Sindicato encontra falhas graves em obras inacabadas na Saúde do Estado

Instalações precárias, infiltrações, equipamentos quebrados ou até mesmo a falta de aparelhos essenciais para atender os pacientes, bem como, a falta de profissionais médicos são os principais problemas detectados pelos Diretores do Sindicato dos Médicos do Acre (Sindmed-AC), em fiscalização realizada nos hospitais de Sena Madureira, Manoel Urbano, Feijó, Tarauacá, Rodrigues Alves, Mâncio Lima e Cruzeiro do Sul. Um relatório será encaminhado para a Secretaria de Estado de Saúde (Sesacre), Conselho Regional de Medicina (CRM) e Ministério Público Estadual (MPE).

Em Sena Madureira, a estrutura do Hospital João Câncio Fernandes vem se deteriorando ao longo de vários anos, e o novo prédio, que deveria ter sido entregue no primeiro semestre de 2021, continua com as obras paralisadas. No local, existem duas placas de obras diferentes: uma apontando uma suposta reforma nas instalações antigas que parece nunca ter iniciado, custando mais de R$ 1,6 milhão, e outra observando gasto de mais de R$ 6,8 milhões desperdiçados em um prédio inacabado que deveria estar funcionando, justamente ao lado do MPE.

“As placas não mostram a data de início das obras, o que, por lei, deveria constar, o que torna a situação ainda mais obscura, por isso existe grande importância de uma investigação”, detalhou o primeiro-secretário do Sindmed-AC, Gilson Lima.

Em Manoel Urbano, na Unidade Mista não existe extintor de incêndio, cilindros de oxigênio são armazenados em área interna da unidade de saúde, confinados em sala fechada, situação irregular pelas normas técnicas da Agência Nacional de Vigilância Sanitária (Anvisa) e do Corpo de Bombeiros.
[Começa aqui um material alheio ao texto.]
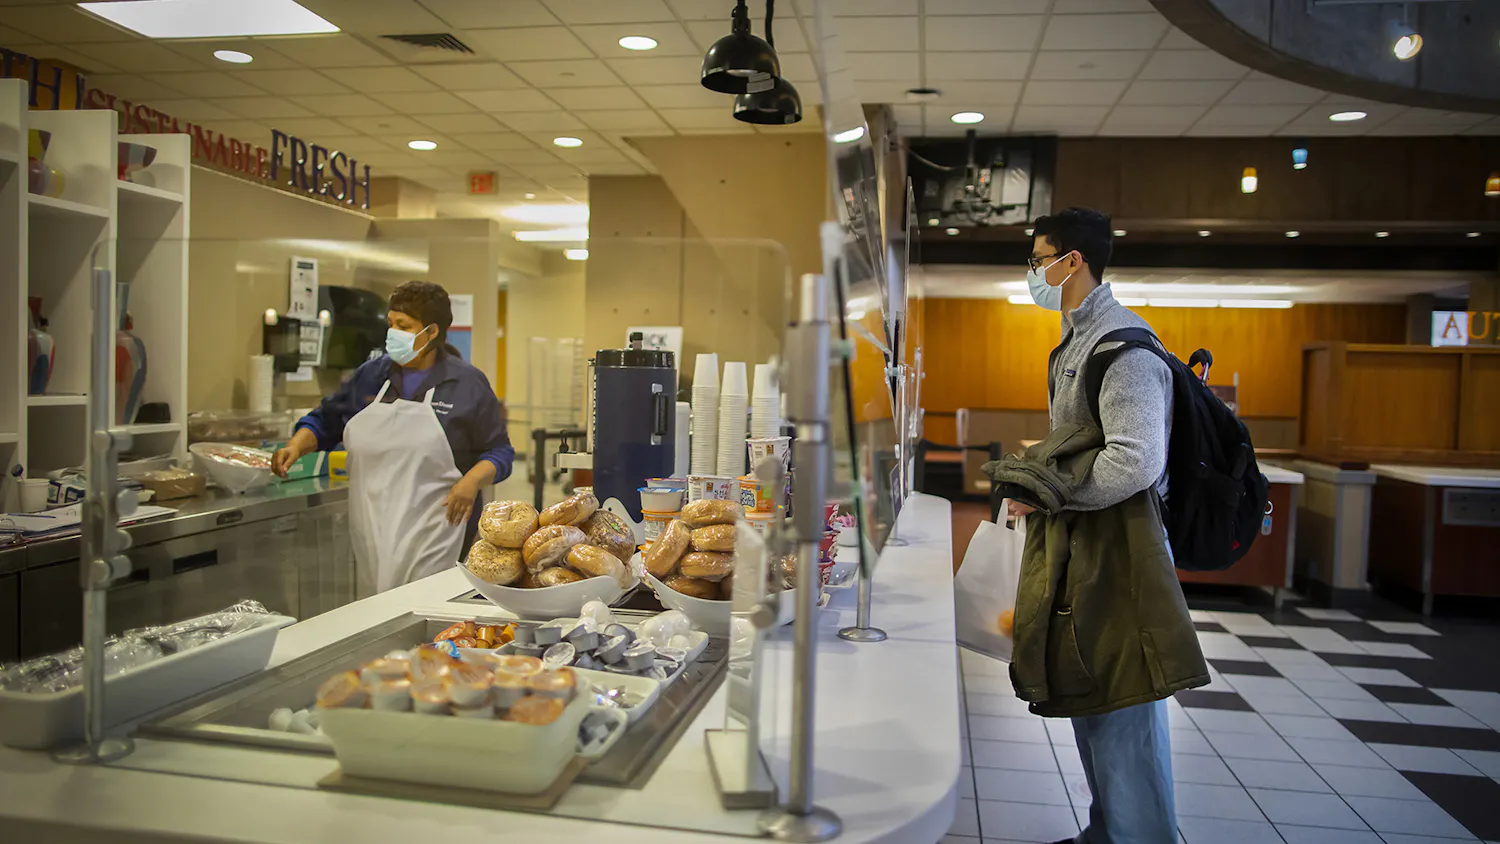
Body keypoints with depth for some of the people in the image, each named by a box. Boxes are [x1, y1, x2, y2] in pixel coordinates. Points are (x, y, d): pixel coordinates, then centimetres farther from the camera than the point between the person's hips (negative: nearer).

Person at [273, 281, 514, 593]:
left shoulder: (468, 383, 0)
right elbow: (327, 421, 20)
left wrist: (473, 480, -17)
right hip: (373, 531, 4)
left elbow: (499, 451, 1)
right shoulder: (371, 374, 11)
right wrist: (296, 446, 2)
O autoclave da unidade, segundo relatos de servidores, está sempre com defeito, e o único aparelho que funciona é pequeno e é emprestado da prefeitura.

Em Feijó, o prédio do Hospital Geral continua deteriorado, com a existência de animais no forro e apresentando infiltrações no teto e vazamento na caixa de esgotamento sanitário. Mais uma denúncia considerada grave por parte dos trabalhadores da unidade é a possibilidade de vazamento de radiação do raio-x devido a falta de uma porta com revestimento adequado, bem como, a camada de barita, que serve para impedir a passagem da radiação, tem possível espessura inapropriada.

Na Maternidade Ethel Muriel Guedes, de Tarauacá, onde são realizados procedimentos cirúrgicos nas gestantes, não existe anestesista, tendo o médico que anestesiar e operar a paciente ao mesmo tendo, fazendo com que haja risco de morte e complicações para a gestante e para o recém-nascido. Também foi verificado que o sonar (aparelho usado para ouvir os batimentos do coração do feto) apresenta falhas, podendo ocasionar risco de sofrimento ou morte para os bebês. O Hospital Sansão Gomes, do mesmo município, também está funcionando sem o aparelho de eletrocardiograma e possui apenas um respirador portátil.

Na Maternidade de Cruzeiro do Sul, apresenta problema no funcionamento do foco usado para cirurgias ginecológicas e obstétricas, aumentando o risco de complicações para as pacientes operadas e para os recém-nascidos. Os profissionais ainda reclamaram da falta de qualidade das pinças cirúrgicas que não funcionam adequadamente por estarem gastas e também dos fios inapropriados para as suturas das pacientes durante os procedimentos operatórios, podendo causar complicações e sequelas nas pacientes.

Na Unidade de Pronto Atendimento (UPA) da segunda maior cidade do estado, existe completa falta de segurança, um flagrante demonstra que a sala de “guarda de cadáveres” apresenta passagem livre da rua para dentro da unidade, sem qualquer controle no acesso de pessoas, algo que compromete a segurança e integridade física dos profissionais que lá trabalham e dos próprios pacientes que são atendidos.

“Todos os hospitais apresentaram falhas, incluindo a quantidade de médicos insuficientes para o fechamento das escalas, repouso instalado em locais insalubres, a falta de equipamentos e de medicamentos, dificultando o atendimento da população”, protestou o diretor sindical Antônio Lisboa.

Ainda foi possível verificar a falta de repouso médico na Unidade Mista de Rodrigues Alves, local em que os médicos foram acomodados em ambiente insalubre, no almoxarifado, local repleto de baratas e carapanãs, sem qualquer preservação de suas intimidades e integridade física. Uma situação semelhante também foi encontrada em Manoel Urbano, em que o repouso foi instalado em local irregular.